■ **Your objective**: Arrange the material as a Markdown table with the columns Row and Text, numbering each line and leaving out blank ones. Begin at the first line of the material and stop after the line that contains "Strategy Has".

■ **Exercise material**:
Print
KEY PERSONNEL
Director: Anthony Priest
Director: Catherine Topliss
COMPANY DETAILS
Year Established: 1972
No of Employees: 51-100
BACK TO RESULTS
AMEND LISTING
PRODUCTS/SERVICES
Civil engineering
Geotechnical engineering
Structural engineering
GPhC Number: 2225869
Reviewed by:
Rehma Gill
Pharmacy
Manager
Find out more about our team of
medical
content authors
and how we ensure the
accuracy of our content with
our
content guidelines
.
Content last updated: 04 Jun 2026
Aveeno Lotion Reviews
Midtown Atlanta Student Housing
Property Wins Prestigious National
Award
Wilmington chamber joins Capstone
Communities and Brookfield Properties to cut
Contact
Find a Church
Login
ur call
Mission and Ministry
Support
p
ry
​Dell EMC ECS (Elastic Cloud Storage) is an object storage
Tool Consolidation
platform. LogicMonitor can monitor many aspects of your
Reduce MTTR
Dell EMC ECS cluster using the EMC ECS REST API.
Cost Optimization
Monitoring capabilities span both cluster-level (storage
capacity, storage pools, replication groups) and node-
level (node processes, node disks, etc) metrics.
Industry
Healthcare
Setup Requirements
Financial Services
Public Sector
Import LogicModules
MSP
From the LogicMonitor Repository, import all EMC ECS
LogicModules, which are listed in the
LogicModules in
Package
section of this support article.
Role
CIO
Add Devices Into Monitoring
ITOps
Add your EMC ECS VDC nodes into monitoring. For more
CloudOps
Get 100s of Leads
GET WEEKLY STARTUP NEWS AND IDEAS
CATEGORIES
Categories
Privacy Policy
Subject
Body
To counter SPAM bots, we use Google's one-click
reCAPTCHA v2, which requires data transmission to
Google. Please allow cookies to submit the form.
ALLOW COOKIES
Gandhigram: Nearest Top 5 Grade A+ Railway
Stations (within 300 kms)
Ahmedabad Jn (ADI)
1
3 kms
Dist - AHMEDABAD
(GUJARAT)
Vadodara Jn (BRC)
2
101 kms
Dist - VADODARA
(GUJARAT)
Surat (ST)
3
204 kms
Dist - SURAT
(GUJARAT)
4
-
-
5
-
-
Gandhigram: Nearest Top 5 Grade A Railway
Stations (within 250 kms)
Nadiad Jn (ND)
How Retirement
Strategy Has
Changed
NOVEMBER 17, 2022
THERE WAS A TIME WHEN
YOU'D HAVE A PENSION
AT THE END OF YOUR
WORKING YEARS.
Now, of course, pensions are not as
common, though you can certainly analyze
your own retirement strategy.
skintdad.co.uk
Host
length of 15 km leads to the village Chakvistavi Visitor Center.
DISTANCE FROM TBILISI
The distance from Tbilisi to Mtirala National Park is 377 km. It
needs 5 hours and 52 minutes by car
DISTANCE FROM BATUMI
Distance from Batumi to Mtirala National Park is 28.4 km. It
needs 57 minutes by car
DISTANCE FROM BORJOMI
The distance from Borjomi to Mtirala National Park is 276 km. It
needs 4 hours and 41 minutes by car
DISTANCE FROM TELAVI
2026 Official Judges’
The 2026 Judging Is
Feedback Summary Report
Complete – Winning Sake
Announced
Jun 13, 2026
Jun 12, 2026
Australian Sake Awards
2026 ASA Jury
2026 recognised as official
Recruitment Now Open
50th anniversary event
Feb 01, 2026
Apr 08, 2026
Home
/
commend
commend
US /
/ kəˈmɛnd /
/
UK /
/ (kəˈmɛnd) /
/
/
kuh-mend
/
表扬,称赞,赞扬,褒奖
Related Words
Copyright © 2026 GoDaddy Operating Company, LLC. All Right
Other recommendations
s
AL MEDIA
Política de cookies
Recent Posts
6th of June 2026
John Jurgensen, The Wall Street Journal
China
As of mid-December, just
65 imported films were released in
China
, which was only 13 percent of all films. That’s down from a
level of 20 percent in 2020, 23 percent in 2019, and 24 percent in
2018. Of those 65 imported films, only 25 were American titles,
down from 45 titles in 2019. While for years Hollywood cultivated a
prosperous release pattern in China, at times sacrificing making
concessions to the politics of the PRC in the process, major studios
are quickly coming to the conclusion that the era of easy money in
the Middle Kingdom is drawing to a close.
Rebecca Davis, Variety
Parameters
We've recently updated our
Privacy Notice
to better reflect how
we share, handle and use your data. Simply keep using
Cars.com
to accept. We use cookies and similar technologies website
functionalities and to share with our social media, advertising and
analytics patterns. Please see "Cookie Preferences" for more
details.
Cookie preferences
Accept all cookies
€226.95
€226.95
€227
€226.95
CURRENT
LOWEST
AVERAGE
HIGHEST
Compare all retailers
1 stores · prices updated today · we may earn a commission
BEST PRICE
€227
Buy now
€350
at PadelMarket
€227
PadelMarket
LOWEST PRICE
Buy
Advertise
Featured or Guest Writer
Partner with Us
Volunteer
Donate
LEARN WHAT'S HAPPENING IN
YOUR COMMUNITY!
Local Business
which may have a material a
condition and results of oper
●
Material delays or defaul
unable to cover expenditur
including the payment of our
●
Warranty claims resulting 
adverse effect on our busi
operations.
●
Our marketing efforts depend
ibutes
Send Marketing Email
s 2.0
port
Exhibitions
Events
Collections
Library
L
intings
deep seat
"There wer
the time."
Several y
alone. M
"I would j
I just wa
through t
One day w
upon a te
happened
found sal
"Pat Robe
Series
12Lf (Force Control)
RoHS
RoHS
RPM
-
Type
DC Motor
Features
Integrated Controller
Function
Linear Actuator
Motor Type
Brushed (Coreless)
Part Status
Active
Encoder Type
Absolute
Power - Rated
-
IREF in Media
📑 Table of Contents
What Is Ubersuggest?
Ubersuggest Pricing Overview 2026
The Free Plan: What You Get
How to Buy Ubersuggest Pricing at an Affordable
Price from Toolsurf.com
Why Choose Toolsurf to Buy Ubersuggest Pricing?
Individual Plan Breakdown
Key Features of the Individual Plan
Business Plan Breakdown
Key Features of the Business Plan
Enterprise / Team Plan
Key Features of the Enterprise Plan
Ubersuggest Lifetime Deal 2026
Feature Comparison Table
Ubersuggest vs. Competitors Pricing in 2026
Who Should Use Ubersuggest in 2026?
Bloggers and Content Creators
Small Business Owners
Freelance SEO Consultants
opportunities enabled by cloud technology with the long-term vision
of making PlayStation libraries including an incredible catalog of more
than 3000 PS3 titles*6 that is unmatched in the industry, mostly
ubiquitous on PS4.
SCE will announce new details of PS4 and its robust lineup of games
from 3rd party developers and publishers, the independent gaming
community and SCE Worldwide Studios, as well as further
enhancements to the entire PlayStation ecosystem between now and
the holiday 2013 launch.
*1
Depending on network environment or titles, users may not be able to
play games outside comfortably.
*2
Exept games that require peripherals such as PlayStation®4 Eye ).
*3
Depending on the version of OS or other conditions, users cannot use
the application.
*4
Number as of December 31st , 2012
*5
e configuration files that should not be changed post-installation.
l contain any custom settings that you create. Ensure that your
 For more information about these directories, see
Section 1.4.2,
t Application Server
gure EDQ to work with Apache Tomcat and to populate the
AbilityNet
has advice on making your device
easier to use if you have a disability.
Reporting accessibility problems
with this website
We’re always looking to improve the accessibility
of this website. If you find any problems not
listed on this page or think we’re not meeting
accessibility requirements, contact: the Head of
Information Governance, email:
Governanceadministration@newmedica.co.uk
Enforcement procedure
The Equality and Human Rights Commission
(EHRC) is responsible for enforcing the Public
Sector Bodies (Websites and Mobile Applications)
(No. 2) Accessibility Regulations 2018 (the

■ **Output of the task**:
| Row | Text |
|---|---|
| 1 | Print |
| 2 | KEY PERSONNEL |
| 3 | Director: Anthony Priest |
| 4 | Director: Catherine Topliss |
| 5 | COMPANY DETAILS |
| 6 | Year Established: 1972 |
| 7 | No of Employees: 51-100 |
| 8 | BACK TO RESULTS |
| 9 | AMEND LISTING |
| 10 | PRODUCTS/SERVICES |
| 11 | Civil engineering |
| 12 | Geotechnical engineering |
| 13 | Structural engineering |
| 14 | GPhC Number: 2225869 |
| 15 | Reviewed by: |
| 16 | Rehma Gill |
| 17 | Pharmacy |
| 18 | Manager |
| 19 | Find out more about our team of |
| 20 | medical |
| 21 | content authors |
| 22 | and how we ensure the |
| 23 | accuracy of our content with |
| 24 | our |
| 25 | content guidelines |
| 26 | . |
| 27 | Content last updated: 04 Jun 2026 |
| 28 | Aveeno Lotion Reviews |
| 29 | Midtown Atlanta Student Housing |
| 30 | Property Wins Prestigious National |
| 31 | Award |
| 32 | Wilmington chamber joins Capstone |
| 33 | Communities and Brookfield Properties to cut |
| 34 | Contact |
| 35 | Find a Church |
| 36 | Login |
| 37 | ur call |
| 38 | Mission and Ministry |
| 39 | Support |
| 40 | p |
| 41 | ry |
| 42 | ​Dell EMC ECS (Elastic Cloud Storage) is an object storage |
| 43 | Tool Consolidation |
| 44 | platform. LogicMonitor can monitor many aspects of your |
| 45 | Reduce MTTR |
| 46 | Dell EMC ECS cluster using the EMC ECS REST API. |
| 47 | Cost Optimization |
| 48 | Monitoring capabilities span both cluster-level (storage |
| 49 | capacity, storage pools, replication groups) and node- |
| 50 | level (node processes, node disks, etc) metrics. |
| 51 | Industry |
| 52 | Healthcare |
| 53 | Setup Requirements |
| 54 | Financial Services |
| 55 | Public Sector |
| 56 | Import LogicModules |
| 57 | MSP |
| 58 | From the LogicMonitor Repository, import all EMC ECS |
| 59 | LogicModules, which are listed in the |
| 60 | LogicModules in |
| 61 | Package |
| 62 | section of this support article. |
| 63 | Role |
| 64 | CIO |
| 65 | Add Devices Into Monitoring |
| 66 | ITOps |
| 67 | Add your EMC ECS VDC nodes into monitoring. For more |
| 68 | CloudOps |
| 69 | Get 100s of Leads |
| 70 | GET WEEKLY STARTUP NEWS AND IDEAS |
| 71 | CATEGORIES |
| 72 | Categories |
| 73 | Privacy Policy |
| 74 | Subject |
| 75 | Body |
| 76 | To counter SPAM bots, we use Google's one-click |
| 77 | reCAPTCHA v2, which requires data transmission to |
| 78 | Google. Please allow cookies to submit the form. |
| 79 | ALLOW COOKIES |
| 80 | Gandhigram: Nearest Top 5 Grade A+ Railway |
| 81 | Stations (within 300 kms) |
| 82 | Ahmedabad Jn (ADI) |
| 83 | 1 |
| 84 | 3 kms |
| 85 | Dist - AHMEDABAD |
| 86 | (GUJARAT) |
| 87 | Vadodara Jn (BRC) |
| 88 | 2 |
| 89 | 101 kms |
| 90 | Dist - VADODARA |
| 91 | (GUJARAT) |
| 92 | Surat (ST) |
| 93 | 3 |
| 94 | 204 kms |
| 95 | Dist - SURAT |
| 96 | (GUJARAT) |
| 97 | 4 |
| 98 | - |
| 99 | - |
| 100 | 5 |
| 101 | - |
| 102 | - |
| 103 | Gandhigram: Nearest Top 5 Grade A Railway |
| 104 | Stations (within 250 kms) |
| 105 | Nadiad Jn (ND) |
| 106 | How Retirement |
| 107 | Strategy Has |